While Lowry's paintings sell in the millions of pounds Valette's are in the low thousands - the exception being his Manchester paintings, which rarely come on the market and can sell for £25,000 plus.

But the Valettes in Alex's exhibition will range from about £200 to £1,600.

"There's a chance to have an original work by Valette, who is such an important figure in the north west, most of all for teaching Lowry.

It is an opportunity to have a piece of northern history for a few hundred pounds. An original oil painting by Valette, especially the city centre, you are talking £20,000 or £30,000.

"The works are a very intimate glimpse into his sketches created at a time when he took advantage of the school holidays.

"They are in stark contrast to the smog-filled Mancunian streets that are synonymous with Valette. Instead they depict blissful, pastoral farm life. They show the artist's clear devotion to animals and the quiet life."

Alex, 37, from Whitefield, added: "I think I am the only gallerist in the north west with a degree in fine art. I attended Leeds Metropolitan University, which is a fantastic art school. But it became apparent very good, quite quickly. I was always interested in business and art and had the idea of owning a gallery.

"I left university and couldn't get a job in the art world so I ended up at Moss Bros selling suits, starting at the shop in St Ann's Square. I worked my way up to be assistant manager at the Bolton store. But over that time I was researching opening a gallery every day. I managed to get a small loan and a favourable rent in the Royal Exchange. "

Alex rode some tough times but kept going and was in the arcade for six years, before he outgrew the space and switched to Princess Street in 2016. "We were next to the town hall, people passing going to work, tourists in Manchester, I thought we had made it. Then I got a letter in the post saying the town hall was closing for six years., then we hit problem after problem."

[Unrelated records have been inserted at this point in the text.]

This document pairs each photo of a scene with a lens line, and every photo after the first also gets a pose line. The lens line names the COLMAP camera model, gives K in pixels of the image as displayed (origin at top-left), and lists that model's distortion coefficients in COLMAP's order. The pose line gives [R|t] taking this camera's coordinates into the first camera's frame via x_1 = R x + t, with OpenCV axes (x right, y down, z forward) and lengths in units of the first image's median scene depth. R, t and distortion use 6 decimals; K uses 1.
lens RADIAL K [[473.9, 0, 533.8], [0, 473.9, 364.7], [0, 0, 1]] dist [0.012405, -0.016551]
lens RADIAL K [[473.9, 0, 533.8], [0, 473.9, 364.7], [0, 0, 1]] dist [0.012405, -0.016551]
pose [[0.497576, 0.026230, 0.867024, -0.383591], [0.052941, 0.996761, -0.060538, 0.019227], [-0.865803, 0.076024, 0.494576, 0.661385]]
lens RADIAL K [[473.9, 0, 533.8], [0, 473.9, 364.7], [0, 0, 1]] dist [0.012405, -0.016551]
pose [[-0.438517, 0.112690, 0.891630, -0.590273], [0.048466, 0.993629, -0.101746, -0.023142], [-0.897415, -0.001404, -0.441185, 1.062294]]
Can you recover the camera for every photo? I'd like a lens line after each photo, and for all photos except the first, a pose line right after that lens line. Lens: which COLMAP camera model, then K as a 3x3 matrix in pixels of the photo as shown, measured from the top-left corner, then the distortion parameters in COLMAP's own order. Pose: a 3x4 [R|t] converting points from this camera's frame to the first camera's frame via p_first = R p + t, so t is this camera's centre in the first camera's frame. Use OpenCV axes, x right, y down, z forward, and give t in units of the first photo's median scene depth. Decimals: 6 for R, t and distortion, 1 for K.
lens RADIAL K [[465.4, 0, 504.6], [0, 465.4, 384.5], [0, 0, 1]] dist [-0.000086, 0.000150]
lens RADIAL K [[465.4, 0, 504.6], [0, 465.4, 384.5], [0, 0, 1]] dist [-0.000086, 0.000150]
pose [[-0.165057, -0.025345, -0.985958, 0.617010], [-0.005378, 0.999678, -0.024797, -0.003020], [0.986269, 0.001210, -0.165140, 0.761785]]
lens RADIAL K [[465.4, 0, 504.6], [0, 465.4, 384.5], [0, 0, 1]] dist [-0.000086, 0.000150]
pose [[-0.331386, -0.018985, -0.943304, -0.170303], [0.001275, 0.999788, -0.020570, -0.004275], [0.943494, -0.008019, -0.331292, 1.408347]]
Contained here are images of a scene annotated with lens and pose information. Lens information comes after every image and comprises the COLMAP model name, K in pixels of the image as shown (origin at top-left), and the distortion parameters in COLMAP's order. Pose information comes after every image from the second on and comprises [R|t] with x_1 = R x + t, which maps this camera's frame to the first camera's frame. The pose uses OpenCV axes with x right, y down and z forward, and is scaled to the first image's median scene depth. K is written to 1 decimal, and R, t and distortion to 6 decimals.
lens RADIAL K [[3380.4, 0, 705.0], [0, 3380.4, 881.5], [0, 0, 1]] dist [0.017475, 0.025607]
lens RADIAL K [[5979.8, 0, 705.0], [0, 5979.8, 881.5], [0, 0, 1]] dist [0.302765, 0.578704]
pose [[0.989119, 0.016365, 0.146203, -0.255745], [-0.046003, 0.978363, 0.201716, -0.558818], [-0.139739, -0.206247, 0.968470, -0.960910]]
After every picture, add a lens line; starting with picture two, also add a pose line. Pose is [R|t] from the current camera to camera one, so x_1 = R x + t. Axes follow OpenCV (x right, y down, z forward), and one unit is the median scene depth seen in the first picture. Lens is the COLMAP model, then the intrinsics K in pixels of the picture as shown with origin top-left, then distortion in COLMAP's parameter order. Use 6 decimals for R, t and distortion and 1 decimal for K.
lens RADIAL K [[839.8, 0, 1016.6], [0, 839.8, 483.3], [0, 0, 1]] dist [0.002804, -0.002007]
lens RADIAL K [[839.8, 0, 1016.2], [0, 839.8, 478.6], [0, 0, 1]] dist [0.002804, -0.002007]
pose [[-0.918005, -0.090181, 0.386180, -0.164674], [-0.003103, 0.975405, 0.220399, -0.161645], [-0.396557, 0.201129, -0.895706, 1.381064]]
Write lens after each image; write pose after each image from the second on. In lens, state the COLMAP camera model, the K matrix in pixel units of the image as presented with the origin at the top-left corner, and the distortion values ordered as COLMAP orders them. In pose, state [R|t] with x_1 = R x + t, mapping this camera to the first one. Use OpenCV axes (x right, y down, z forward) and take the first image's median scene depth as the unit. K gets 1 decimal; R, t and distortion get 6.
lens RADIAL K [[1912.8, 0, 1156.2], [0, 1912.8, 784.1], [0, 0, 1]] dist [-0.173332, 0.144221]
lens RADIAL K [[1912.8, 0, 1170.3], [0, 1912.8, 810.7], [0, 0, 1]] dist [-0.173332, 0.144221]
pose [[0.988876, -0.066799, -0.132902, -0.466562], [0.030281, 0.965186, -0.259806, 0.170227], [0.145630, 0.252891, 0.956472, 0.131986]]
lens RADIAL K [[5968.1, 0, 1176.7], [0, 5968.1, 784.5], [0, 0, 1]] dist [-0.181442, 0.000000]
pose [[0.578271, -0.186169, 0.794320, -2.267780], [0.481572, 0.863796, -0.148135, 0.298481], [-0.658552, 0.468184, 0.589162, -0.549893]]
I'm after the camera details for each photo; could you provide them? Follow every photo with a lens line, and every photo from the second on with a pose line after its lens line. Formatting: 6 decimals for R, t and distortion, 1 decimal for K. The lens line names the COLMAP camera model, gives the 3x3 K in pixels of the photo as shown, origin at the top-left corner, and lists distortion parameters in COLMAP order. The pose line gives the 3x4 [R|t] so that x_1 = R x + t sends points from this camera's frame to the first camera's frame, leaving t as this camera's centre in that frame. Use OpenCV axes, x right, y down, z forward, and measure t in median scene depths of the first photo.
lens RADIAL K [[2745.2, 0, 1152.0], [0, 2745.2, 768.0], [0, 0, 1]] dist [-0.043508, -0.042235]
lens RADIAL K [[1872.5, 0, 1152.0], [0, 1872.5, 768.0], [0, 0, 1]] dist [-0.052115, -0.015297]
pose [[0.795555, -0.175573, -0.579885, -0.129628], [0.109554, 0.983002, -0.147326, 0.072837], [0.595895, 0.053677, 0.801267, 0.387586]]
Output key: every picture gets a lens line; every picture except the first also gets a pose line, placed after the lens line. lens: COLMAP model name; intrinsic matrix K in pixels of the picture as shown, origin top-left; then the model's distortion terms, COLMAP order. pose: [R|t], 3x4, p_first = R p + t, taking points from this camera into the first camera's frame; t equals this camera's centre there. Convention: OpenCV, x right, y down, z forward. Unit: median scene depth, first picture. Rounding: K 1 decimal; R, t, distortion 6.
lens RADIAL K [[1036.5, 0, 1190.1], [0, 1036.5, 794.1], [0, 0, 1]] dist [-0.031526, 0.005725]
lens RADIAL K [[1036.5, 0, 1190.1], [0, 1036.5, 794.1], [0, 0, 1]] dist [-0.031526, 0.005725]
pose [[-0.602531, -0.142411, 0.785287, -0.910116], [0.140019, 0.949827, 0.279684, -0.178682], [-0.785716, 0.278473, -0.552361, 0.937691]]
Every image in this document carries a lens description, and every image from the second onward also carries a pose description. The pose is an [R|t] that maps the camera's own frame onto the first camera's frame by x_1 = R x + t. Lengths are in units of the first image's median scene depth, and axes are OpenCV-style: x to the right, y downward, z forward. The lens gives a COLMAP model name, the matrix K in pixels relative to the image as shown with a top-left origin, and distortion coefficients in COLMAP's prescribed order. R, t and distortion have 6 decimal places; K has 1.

During the COVID pandemic Alex got a grant from the government and did online exhibitions which brought in sales. "I had to deliver works to people's houses - stood at the door - just do what I had to do. We had a good year last year after the gallery had re-opened." Attracting interesting shows helps - including one by Jim Moir, alias Vic Reeves.

Entitled "Northern Connections and Pierre Adolphe Valette - Works on Paper" the exhibition will showcase work by Gallery and guest artists depicting various Northern locations. Artists include Jen Orpin, Michael Ashcroft, Liam Spencer, Helen Clapcott, Rob Pointon and over 20 others.

The Valette works will occupy the downstairs Gallery space. They have never been seen before in a commercial gallery setting. The exhibition will open the weekend of October 29th/30th.